EXERCISE SET —
(1) According to the forum thread about the ammeter circuit, how are the two 100 ohm resistors to the left of the ammeter connected?
(2) Write the next post in the forum thread about the current through the ammeter, continuing from its last post.

EXTRACT TO READ —
+ + +

Current through an Ammeter in an Electric Circuit

[VSayantan]

Homework Statement

[/B]
It is required to find the current through the ammeter, marked A, in the above figure.

Homework Equations

$V=iR$

The Attempt at a Solution

I've redrawn the circuit as follows -

But don't know how to obtain the value $i_3$

 

[Abhishek kumar]

Homework Statement

View attachment 215842[/B]
It is required to find the current through the ammeter, marked A, in the above figure.

Homework Equations

$V=iR$

The Attempt at a Solution

I've redrawn the circuit as follows -
View attachment 215844
But don't know how to obtain the value $i_3$

Apply loop rule

 

[phinds]

You are making this a lot harder than it is. What is the relationship between the two 100ohm resistors to the left of the ammeter?

 

[cnh1995]

Have you studied Thevenin's theorem?

 

[VSayantan]

You are making this a lot harder than it is. What is the relationship between the two 100ohm resistors to the left of the ammeter?

They are connected in parallel.

 

[VSayantan]

Have you studied Thevenin's theorem?

Yes.
But it needs two terminals, right?

 

[phinds]

They are connected in parallel.

So, what do you DO with that information ... ?

 

[VSayantan]

So, what do you DO with that information ... ?

The equivalent resistance is ${\frac {100} {2}}\Omega$
But most of the current will flow through the left-most path, since it has no resistance.

+ + +

RECORDED DATA —

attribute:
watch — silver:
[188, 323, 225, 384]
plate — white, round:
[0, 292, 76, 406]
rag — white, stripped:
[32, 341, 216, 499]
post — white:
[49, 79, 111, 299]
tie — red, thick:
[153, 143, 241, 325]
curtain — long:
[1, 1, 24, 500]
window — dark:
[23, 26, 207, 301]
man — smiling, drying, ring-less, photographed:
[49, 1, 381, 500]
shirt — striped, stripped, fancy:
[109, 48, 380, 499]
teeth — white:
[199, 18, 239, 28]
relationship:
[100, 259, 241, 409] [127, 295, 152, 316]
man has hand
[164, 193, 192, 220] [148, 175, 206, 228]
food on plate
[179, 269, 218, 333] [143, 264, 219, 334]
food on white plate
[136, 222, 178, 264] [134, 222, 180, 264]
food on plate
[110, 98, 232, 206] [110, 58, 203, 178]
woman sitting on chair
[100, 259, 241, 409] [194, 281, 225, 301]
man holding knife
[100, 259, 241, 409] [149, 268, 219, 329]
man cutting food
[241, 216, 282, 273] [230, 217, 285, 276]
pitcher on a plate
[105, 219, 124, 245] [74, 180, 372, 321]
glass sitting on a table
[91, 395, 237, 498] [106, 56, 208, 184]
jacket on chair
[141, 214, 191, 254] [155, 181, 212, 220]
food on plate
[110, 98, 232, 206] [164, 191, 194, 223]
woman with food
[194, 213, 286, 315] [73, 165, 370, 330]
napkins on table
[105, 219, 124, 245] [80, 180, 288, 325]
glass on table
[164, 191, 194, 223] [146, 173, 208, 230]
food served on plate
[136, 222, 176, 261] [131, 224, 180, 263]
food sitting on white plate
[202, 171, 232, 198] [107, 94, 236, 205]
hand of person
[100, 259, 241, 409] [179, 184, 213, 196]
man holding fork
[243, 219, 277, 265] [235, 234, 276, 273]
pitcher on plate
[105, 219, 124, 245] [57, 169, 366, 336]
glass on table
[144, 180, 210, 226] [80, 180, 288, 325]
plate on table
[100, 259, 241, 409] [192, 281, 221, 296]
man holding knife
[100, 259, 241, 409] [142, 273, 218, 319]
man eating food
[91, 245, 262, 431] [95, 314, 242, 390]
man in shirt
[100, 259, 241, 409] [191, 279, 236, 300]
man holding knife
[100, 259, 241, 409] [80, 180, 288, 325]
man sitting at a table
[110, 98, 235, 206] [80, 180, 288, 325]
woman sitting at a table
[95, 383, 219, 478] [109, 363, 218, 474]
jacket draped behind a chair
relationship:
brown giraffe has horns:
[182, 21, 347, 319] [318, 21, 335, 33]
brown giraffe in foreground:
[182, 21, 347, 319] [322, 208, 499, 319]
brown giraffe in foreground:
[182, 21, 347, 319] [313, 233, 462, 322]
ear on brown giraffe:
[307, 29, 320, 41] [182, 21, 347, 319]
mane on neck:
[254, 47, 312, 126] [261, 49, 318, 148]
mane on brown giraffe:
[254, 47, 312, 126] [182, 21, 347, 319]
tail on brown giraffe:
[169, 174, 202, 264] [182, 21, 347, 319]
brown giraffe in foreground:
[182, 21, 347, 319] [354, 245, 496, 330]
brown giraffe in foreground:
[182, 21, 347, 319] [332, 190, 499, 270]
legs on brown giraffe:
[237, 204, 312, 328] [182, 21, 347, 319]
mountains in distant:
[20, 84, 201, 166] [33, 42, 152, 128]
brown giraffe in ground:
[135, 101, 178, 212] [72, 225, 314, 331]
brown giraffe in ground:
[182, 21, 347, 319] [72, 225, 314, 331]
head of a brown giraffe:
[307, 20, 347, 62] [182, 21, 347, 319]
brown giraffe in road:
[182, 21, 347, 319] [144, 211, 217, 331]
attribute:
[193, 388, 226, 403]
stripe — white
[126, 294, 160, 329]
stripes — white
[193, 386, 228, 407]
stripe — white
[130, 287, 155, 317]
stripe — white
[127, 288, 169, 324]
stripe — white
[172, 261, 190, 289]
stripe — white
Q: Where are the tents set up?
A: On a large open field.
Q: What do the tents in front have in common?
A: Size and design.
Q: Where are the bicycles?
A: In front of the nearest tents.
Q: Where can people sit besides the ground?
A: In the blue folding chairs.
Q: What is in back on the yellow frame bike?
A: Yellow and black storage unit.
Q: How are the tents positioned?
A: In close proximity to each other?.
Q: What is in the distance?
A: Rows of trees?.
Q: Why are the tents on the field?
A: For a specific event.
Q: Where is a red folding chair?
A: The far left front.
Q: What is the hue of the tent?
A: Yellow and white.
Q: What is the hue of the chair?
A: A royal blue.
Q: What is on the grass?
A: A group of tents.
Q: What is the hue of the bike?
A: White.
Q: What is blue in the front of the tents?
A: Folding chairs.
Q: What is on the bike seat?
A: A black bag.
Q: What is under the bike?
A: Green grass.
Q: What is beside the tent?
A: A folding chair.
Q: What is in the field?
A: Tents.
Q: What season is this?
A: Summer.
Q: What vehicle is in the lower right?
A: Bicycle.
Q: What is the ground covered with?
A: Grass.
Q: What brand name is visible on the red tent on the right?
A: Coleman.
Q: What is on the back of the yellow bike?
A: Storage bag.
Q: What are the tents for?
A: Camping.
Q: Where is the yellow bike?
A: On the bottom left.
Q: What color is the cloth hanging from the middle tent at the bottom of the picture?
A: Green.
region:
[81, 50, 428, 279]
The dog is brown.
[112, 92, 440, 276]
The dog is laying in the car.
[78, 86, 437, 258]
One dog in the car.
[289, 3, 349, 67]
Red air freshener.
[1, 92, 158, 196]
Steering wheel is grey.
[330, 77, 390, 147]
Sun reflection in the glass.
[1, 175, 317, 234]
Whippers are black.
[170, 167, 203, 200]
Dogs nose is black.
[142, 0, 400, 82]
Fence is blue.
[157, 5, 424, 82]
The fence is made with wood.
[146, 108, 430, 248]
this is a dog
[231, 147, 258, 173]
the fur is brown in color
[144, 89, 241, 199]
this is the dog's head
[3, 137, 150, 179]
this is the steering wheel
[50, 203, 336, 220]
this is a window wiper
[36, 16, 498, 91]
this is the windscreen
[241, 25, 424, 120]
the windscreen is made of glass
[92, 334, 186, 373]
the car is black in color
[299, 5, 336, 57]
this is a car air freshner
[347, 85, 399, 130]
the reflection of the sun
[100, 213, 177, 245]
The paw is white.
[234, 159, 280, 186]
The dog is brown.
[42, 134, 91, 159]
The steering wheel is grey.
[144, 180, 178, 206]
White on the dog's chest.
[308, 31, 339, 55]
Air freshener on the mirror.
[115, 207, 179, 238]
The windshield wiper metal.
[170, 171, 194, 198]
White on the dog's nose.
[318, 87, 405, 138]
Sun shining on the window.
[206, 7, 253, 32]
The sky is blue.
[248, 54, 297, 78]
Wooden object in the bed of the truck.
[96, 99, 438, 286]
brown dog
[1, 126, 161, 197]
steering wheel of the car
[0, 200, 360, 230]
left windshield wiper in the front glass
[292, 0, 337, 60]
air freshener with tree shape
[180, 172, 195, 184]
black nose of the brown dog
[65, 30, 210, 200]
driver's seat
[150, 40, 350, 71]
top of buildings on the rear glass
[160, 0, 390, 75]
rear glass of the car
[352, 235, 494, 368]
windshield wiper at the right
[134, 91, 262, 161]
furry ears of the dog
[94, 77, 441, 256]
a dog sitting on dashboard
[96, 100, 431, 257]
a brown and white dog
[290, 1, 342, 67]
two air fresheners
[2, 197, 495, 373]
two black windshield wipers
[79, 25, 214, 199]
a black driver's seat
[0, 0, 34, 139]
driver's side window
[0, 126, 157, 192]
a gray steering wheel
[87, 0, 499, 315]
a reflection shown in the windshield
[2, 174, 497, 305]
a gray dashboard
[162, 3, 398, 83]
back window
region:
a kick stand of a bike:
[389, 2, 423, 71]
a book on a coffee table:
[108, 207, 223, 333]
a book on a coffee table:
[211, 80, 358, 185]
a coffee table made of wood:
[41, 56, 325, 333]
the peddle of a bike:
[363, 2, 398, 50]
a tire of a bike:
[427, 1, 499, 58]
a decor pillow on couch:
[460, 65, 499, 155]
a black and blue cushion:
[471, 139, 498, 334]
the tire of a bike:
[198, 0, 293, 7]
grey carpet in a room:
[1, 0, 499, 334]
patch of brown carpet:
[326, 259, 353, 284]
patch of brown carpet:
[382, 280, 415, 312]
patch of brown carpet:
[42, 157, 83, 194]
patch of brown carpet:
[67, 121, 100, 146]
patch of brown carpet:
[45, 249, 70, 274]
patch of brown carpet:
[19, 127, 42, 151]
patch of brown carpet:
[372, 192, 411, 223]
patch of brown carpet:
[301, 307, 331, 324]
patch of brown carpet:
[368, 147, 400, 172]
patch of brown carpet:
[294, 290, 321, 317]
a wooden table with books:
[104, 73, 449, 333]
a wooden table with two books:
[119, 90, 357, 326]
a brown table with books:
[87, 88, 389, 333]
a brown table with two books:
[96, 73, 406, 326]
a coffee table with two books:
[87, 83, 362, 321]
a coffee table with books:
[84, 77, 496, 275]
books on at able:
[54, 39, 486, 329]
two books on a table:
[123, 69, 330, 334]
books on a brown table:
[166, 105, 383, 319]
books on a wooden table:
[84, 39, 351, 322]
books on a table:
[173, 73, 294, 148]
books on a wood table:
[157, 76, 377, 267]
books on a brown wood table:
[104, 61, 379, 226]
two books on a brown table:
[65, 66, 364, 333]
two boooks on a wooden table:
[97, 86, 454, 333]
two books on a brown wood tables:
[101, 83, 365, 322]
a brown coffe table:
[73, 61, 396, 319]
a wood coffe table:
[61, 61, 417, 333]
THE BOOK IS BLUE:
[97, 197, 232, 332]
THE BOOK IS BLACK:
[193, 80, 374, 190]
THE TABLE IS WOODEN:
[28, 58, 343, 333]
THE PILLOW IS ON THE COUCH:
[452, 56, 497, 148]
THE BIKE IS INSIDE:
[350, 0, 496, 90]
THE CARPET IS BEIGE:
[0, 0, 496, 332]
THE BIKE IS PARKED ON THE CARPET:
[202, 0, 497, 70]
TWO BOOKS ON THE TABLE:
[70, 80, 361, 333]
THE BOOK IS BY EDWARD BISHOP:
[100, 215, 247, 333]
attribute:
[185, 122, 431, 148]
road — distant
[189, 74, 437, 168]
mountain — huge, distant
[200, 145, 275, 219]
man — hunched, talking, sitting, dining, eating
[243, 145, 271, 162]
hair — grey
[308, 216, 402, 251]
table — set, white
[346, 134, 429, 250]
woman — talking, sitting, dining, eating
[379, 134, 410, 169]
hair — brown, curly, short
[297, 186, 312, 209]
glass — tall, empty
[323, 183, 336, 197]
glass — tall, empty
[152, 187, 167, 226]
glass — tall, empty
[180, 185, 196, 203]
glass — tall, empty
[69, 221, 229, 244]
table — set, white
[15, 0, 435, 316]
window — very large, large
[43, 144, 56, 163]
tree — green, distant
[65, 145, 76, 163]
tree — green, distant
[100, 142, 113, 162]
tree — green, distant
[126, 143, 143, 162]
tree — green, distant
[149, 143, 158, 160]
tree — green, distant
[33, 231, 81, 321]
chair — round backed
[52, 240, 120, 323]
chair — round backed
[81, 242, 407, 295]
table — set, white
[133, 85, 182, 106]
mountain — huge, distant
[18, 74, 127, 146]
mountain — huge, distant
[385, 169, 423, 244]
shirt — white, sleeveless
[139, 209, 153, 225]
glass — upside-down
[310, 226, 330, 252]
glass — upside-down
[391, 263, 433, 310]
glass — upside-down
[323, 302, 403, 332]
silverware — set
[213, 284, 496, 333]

+ + +

RESPONSE LIST —
(1) They are connected in parallel.

(2)
I don't know what to do with the $50 \Omega$ resistance.

 

[phinds]

The equivalent resistance is ${\frac {100} {2}}\Omega$
But most of the current will flow through the left-most path, since it has no resistance.
I don't know what to do with the $50 \Omega$ resistance.

You REALLY want this to be hard, it seems. Try redrawing the circuit, collapsing as many resistances as possible into single resistances.

 

[phinds]

By the way, here's a hint. In terms of solving this circuit for the current through the ammeter, there are only 3 resistors in the reduced drawing. When you get to where this becomes immediately apparent, you will be well on the way to finding it easy to solve resistive circuits.

 

[cnh1995]

Yes.
But it needs two terminals, right?

Well, there will be two open terminals if you open circuit the ammeter to find V_th.

But I believe you should follow phinds' suggestion first (he and I posted almost at the same moment). It is a lot easier.

 

[VSayantan]

You REALLY want this to be hard, it seems. Try redrawing the circuit, collapsing as many resistances as possible into single resistances.

Is this the reduced circuit?

 

[cnh1995]

View attachment 215852
Is this the reduced circuit?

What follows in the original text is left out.